In my view, the section 22(a) exemption is intended to provide an institution with the option of referring a requester to a publicly available source of information where the balance of convenience favours this method of alternative access; it is not intended to be used in order to avoid an institution’s obligations under the Act.

 

As I have indicated previously, the records form part of the information obtained by the Police from the CPIC database.  Such documents are clearly not available to the public.  In my view, in the circumstances of this case, the alternative access suggested by the Police is not one which leans in favour of the balance of convenience and may be construed as a mechanism to avoid the institution’s obligations under the Act.  Accordingly, I find that section 15(a) does not apply and the records are not exempt from disclosure under section 38(a) of the Act.

 

In their representations, the Police have raised the application of section 8(1)(l) to any CPIC transmission and access codes which may appear on pages 40 and 41.  For the reasons articulated in my discussion on the application of section 8(1)(l), I find that this exemption applies equally to the CPIC transmission and access codes which may appear on pages 40 and 41 and they are exempt under section 38(a).  These portions of the two pages must not be disclosed.

 

The Police have not raised any other discretionary exemptions to the remaining parts of pages 40 and 41 and as the information on these pages relates only to the appellant, no mandatory exemption applies.  The Police should disclose these pages to the appellant.

 

INVASION OF PRIVACY

 

Under section 38(b) of the Act, where a record contains the personal information of both the appellant and another individual and the Police determine that the disclosure of the information would constitute an unjustified invasion of another individual’s personal privacy, the Police have the discretion to deny the appellant access to that information.  In this situation, the appellant is not required to prove that the disclosure of the personal information would not constitute an unjustified invasion of the personal privacy of another individual.  Since the appellant has a right of access to his own personal information, the only situation under section 38(b) in which he can be denied access to the information is if it can be demonstrated that the disclosure of the information would constitute an unjustified invasion of another individual’s privacy.

 

Sections 14(2), (3) and (4) of the Act provide guidance in determining whether the disclosure of personal information would constitute an unjustified invasion of personal privacy.  Where one of the presumptions in section 14(3) applies to the personal information found in a record, the only way such a presumption can be overcome is if the personal information at issue falls under section 14(4) of the Act or where a finding is made that section 16 of the Act applies to the personal information.

 

If none of the presumptions contained in section 14(3) apply, the Police must consider the application of the factors listed in section 14(2), as well as all other considerations that are relevant in the circumstances of the case.
——
### DIRECTIVE 1
Write out the part of the disclosure decision that opens with the words containing "Sections 14(2), (3)" and closes with "the personal information.".
### DIRECTIVE 2
Based on the disclosure decision, say whether each statement is correct, answering yes or no and quoting the words that settle it. (a) The Police invoked section 8(1)(l) for CPIC transmission and access codes that may appear on pages 40 and 41. (b) Under section 38(b), the appellant has to prove that disclosure would not be an unjustified invasion of another person's privacy. (c) The documents drawn from the CPIC database are open to the public.
### DIRECTIVE 3
Carry on the disclosure decision from its final sentence.
The records that follow were taken from a different source than the disclosure decision.

### DATA SHOWN
——
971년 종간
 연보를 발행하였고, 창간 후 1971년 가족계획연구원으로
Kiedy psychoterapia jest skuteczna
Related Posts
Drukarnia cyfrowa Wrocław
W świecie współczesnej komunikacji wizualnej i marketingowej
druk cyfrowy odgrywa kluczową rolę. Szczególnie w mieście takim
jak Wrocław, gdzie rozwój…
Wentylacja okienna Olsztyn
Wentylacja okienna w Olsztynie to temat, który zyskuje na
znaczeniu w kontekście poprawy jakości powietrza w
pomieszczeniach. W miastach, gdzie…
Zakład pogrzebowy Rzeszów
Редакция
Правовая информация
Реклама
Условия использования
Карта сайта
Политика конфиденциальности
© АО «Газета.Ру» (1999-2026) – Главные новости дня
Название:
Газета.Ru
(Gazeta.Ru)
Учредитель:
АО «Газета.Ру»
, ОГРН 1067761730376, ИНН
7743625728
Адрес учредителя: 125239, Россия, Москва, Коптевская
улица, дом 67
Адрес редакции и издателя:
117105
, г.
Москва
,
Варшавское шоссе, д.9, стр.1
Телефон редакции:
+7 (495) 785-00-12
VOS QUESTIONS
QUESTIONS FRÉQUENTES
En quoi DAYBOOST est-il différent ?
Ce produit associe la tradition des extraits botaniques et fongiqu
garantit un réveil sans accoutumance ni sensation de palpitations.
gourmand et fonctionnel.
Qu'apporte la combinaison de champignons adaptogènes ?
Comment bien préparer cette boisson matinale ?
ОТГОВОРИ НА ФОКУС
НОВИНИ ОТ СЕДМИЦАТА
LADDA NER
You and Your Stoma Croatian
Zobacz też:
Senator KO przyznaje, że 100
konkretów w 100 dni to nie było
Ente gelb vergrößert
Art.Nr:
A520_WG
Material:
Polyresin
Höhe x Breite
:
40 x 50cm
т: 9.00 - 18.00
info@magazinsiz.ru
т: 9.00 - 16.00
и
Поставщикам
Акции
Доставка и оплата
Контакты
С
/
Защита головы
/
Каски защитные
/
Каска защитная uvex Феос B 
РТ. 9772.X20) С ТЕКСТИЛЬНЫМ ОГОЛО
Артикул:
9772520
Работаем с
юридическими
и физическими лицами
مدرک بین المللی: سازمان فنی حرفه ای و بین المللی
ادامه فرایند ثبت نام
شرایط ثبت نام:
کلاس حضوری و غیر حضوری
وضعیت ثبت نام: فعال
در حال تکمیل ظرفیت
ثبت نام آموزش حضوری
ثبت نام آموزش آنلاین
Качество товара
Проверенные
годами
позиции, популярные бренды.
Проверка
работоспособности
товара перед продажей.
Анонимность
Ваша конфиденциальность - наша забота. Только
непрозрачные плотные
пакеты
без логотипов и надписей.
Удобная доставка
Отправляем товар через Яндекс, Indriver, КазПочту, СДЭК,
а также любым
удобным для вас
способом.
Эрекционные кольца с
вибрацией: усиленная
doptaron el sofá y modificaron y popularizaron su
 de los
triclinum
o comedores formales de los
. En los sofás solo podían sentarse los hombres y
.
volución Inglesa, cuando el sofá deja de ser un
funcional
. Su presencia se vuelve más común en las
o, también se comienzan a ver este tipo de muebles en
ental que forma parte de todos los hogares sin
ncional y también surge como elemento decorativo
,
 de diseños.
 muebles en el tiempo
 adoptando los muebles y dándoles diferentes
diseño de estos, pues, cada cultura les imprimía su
——
### EXERCISE ANSWER 1
Sections 14(2), (3) and (4) of the Act provide guidance in determining whether the disclosure of personal information would constitute an unjustified invasion of personal privacy.  Where one of the presumptions in section 14(3) applies to the personal information found in a record, the only way such a presumption can be overcome is if the personal information at issue falls under section 14(4) of the Act or where a finding is made that section 16 of the Act applies to the personal information.

### EXERCISE ANSWER 2
(a) Yes: "In their representations, the Police have raised the application of section 8(1)(l) to any CPIC transmission and access codes which may appear on pages 40 and 41."
(b) No: "In this situation, the appellant is not required to prove that the disclosure of the personal information would not constitute an unjustified invasion of the personal privacy of another individual."
(c) No: "Such documents are clearly not available to the public."

### EXERCISE ANSWER 3
Pages 1, 2, 35, 44, 45, 46 and 54 contain the name, address, sex and occupation of the victim.  Page 17 contains the names, addresses, dates of birth, occupation and telephone numbers of two individuals while page 38 contains the name and address of yet another individual.  Pages 31 and 32 contain the employment availability or vacation schedules of two individuals.  Pages 52 and 53 contain the names of three individuals against whom the appellant filed a complaint under the Human Rights Code and pages 51, 59 and 61 contain the file reference number for the appellant’s complaint.

 

The Police have raised the presumptions in sections 14(3)(b), (d) and (g) in regard to the pages of the record described above.  One of the affected persons has indicated his objections to the disclosure of his personal information on the basis that it was supplied in confidence.  He has, therefore, indirectly raised the application of the factor in section 14(2)(h).

 

I have carefully considered the records and I make the following findings:

 

(1)        I note that the appellant is the complainant in the Human Rights complaint and the names of the three individuals about whom he has complained were clearly provided by him.  Similarly, the file reference number assigned to his complaint file is also clearly known to the appellant.  In the particular circumstances of this appeal, I find that disclosure of the information withheld on pages 51, 52, 53, 59 and 61 to the appellant would not constitute an unjustified invasion of personal privacy.

 

(2)        I find that the withheld information on the remaining pages was compiled and is identifiable as part of an investigation into a possible violation of the law (section 14(3)(b)) and disclosure of this personal information would constitute a presumed invasion of privacy.

 

(3)        I find that sections 14(4) and 16 are not applicable.

 

(4)        Accordingly, the information contained in pages 1, 2, 17, 31, 32, 35, 38, 44, 45, 46 and 54 is exempt from disclosure under section 38(b) of the Act.

 

ORDER:

 

1.         I uphold the decision of the Police to deny access to the severed portions of pages 1, 2, 7, 8, 12, 17, 31, 32, 35, 36, 37, 38, 43, 44, 45, 46 and 54.  I also uphold the decision of the Police to withhold access to the CPIC access and transmission codes on pages 40 and 41.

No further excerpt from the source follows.